INPUT MATERIAL
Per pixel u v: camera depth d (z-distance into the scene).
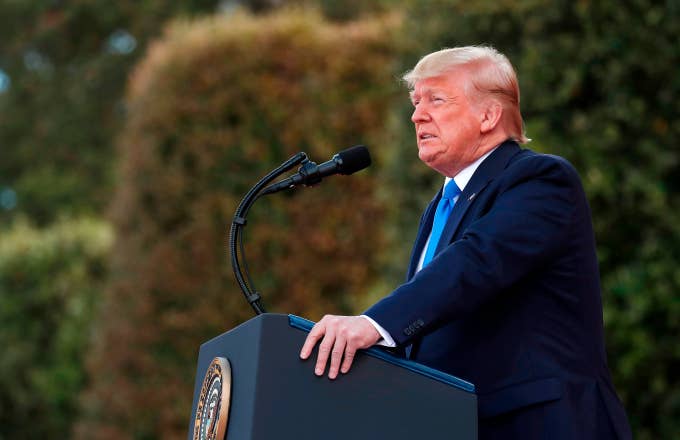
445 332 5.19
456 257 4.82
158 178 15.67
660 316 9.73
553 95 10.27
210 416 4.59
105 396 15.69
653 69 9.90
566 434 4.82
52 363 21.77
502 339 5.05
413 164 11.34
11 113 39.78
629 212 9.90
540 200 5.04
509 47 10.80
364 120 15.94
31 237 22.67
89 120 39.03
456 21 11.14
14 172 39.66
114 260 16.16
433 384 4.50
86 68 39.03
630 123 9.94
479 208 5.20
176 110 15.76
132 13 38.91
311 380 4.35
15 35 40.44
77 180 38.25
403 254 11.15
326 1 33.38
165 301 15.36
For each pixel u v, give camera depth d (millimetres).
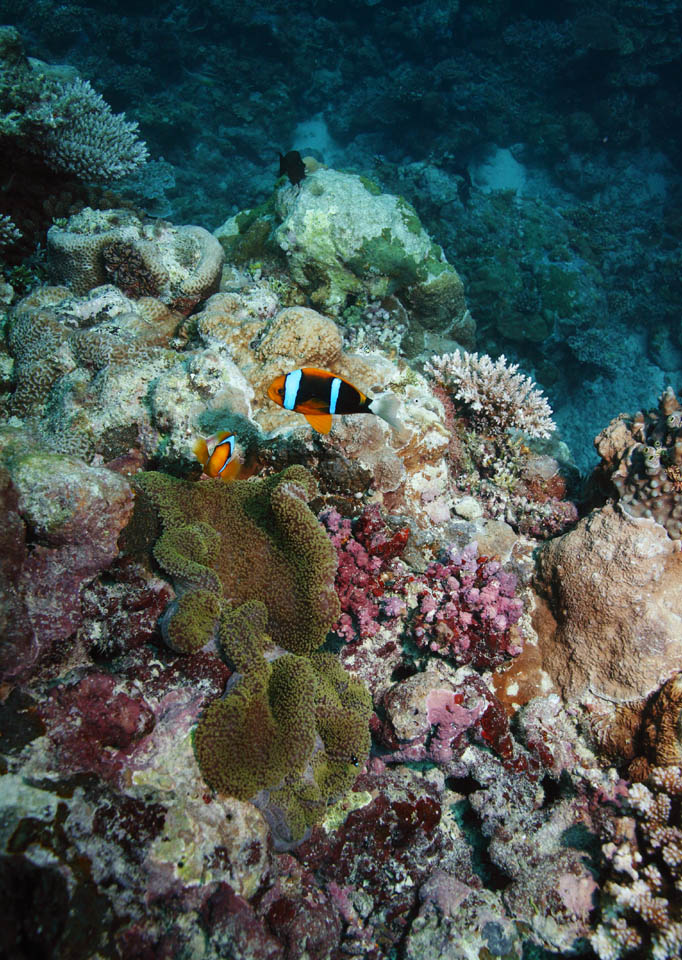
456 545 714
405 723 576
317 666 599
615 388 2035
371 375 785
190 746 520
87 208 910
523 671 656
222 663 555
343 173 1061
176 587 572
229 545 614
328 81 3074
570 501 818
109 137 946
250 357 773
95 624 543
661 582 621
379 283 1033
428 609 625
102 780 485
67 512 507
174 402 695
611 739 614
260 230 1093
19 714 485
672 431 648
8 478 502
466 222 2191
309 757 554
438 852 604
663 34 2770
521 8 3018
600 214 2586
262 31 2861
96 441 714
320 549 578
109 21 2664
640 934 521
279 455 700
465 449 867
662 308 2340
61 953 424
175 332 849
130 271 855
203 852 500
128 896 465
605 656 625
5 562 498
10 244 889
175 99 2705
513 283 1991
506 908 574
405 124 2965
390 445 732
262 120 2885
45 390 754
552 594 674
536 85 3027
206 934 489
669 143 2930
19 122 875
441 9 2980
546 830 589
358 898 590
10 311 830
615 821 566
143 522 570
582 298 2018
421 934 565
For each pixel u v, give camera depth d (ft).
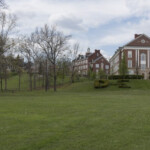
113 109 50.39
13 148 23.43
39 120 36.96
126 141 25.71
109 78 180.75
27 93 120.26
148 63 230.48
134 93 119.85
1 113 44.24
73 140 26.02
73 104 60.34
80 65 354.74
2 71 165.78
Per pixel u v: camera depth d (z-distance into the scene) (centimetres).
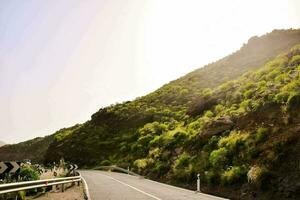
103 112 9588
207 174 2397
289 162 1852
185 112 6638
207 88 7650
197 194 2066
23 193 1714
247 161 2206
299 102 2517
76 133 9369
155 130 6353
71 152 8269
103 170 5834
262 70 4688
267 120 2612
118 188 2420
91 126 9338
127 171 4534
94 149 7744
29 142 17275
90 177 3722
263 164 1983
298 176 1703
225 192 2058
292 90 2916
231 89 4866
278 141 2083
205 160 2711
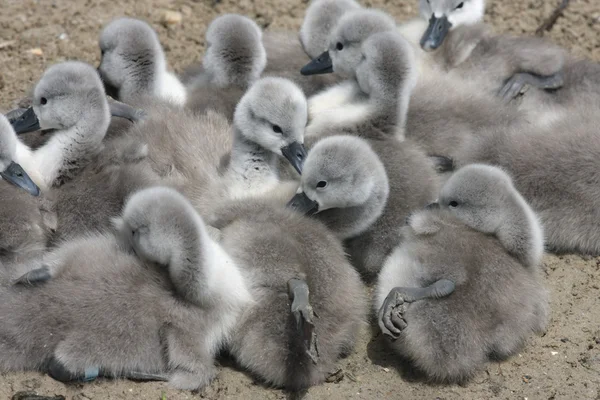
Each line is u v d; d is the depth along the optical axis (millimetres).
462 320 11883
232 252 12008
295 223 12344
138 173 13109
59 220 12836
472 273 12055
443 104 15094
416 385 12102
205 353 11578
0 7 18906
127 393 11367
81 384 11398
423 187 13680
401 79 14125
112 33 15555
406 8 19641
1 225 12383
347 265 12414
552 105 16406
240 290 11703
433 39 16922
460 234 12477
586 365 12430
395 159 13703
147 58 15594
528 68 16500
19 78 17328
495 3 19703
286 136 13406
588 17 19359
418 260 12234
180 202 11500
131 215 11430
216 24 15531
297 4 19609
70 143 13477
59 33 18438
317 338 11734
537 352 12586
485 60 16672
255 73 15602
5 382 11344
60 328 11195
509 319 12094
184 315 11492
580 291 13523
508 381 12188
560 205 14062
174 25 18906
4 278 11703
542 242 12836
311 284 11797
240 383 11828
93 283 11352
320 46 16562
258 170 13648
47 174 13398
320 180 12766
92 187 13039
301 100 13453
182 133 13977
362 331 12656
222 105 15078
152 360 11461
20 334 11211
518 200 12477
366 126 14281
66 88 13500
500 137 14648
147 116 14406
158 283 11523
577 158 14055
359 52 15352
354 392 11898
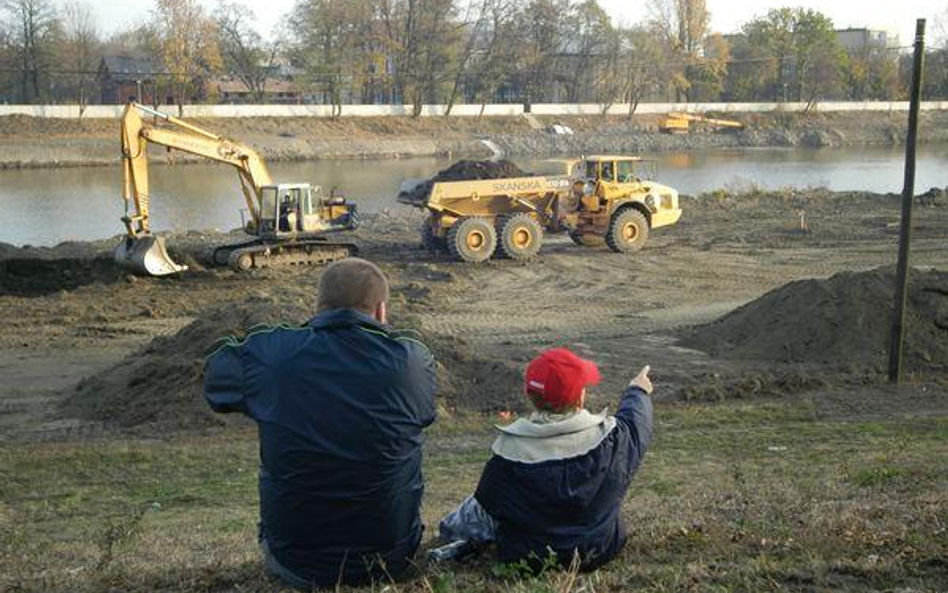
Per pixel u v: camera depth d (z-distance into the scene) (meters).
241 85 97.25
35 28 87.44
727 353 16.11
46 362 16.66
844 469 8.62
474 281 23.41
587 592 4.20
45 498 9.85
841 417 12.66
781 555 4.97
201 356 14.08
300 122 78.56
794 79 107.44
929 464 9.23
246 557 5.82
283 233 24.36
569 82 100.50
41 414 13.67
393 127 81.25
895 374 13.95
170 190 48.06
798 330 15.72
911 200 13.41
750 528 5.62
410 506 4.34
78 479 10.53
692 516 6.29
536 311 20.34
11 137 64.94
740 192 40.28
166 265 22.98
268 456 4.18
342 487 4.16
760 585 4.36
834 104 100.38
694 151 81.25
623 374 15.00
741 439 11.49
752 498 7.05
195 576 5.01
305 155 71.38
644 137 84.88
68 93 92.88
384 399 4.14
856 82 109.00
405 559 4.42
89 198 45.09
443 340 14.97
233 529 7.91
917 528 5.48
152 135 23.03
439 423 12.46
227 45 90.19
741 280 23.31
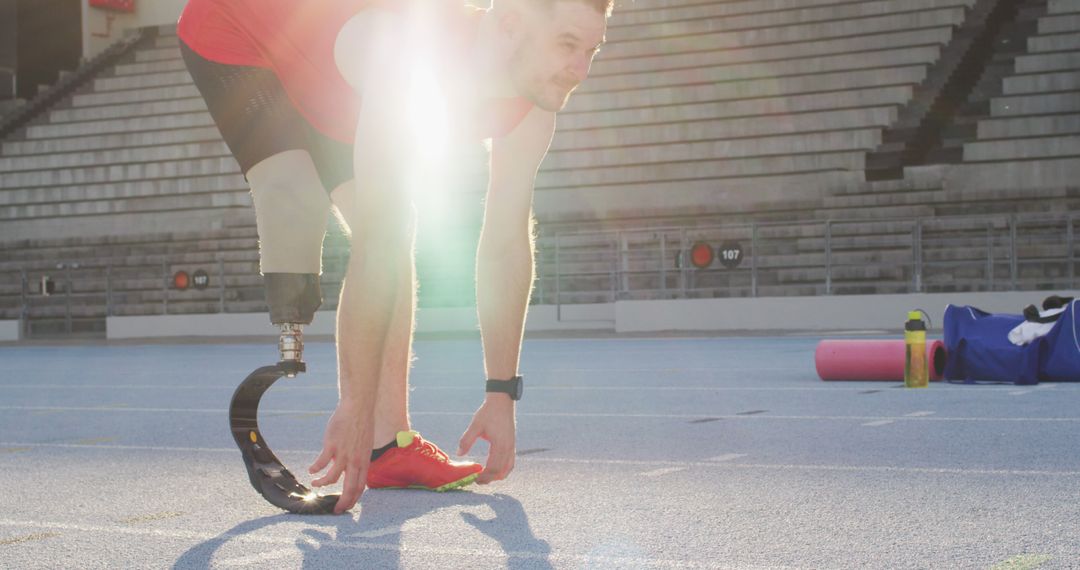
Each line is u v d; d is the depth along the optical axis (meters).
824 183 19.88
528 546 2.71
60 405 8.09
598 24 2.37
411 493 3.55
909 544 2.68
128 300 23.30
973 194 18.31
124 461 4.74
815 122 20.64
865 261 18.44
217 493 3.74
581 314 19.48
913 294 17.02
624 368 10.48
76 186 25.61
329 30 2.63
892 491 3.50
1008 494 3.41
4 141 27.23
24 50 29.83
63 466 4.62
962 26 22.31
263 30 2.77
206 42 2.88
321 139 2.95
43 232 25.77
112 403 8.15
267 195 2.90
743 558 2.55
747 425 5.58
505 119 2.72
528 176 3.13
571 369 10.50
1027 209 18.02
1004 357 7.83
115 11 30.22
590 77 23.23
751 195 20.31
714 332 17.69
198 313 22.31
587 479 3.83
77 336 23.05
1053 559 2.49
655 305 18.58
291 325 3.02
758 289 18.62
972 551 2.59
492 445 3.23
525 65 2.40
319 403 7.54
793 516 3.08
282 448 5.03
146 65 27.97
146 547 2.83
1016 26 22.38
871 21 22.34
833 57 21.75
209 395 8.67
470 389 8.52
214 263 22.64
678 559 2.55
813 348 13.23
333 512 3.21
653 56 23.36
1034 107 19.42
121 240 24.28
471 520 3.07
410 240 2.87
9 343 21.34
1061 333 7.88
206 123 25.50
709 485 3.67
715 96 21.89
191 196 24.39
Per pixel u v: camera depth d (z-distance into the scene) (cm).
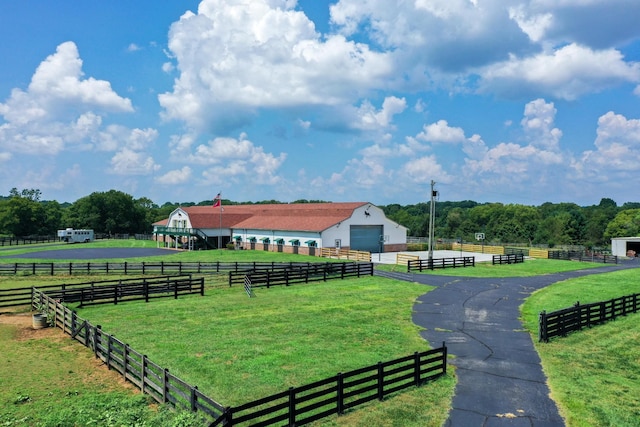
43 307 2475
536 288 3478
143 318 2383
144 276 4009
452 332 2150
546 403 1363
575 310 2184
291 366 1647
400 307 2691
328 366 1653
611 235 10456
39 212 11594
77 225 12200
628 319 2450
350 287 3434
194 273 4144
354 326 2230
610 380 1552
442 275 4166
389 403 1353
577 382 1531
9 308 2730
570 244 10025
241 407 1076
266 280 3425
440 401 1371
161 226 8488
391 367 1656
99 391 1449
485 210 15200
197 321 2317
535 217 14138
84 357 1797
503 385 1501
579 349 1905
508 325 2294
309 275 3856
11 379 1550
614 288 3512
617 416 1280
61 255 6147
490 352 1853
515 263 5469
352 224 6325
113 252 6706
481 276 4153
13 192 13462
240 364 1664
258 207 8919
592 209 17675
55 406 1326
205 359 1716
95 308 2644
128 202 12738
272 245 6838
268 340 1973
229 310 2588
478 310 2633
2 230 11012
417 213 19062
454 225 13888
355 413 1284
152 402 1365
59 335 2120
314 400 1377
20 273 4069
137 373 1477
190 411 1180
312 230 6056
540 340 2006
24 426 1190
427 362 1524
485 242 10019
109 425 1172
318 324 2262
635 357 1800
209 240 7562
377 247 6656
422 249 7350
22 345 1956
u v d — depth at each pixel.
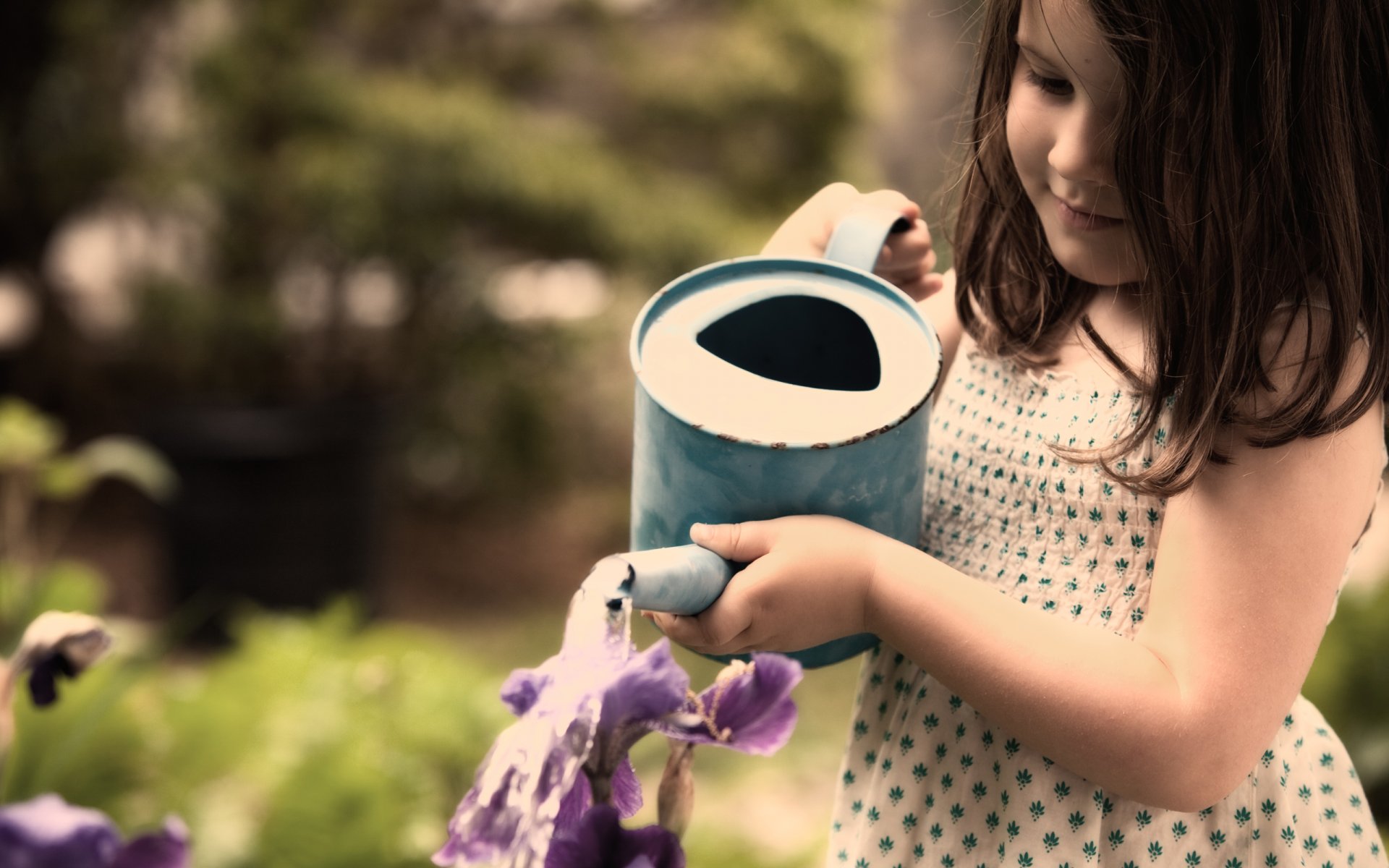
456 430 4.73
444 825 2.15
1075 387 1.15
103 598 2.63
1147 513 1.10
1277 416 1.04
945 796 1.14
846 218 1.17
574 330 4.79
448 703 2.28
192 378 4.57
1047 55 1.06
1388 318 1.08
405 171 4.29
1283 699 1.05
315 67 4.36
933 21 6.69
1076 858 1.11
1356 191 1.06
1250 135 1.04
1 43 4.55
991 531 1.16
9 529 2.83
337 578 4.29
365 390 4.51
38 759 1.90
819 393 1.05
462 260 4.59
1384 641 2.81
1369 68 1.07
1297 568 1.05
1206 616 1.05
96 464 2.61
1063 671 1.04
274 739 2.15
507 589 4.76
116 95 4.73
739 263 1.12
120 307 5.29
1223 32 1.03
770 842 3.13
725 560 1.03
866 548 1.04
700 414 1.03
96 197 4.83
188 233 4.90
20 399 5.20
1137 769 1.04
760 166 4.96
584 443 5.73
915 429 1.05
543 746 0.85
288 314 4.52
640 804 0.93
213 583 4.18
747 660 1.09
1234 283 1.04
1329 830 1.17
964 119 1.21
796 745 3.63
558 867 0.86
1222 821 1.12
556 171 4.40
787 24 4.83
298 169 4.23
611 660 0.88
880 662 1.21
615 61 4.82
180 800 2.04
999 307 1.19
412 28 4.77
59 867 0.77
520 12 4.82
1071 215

ACTIVITY
Your reply should consist of a single number, the count of lines in the records above that contain the string "give".

RESULT BELOW
2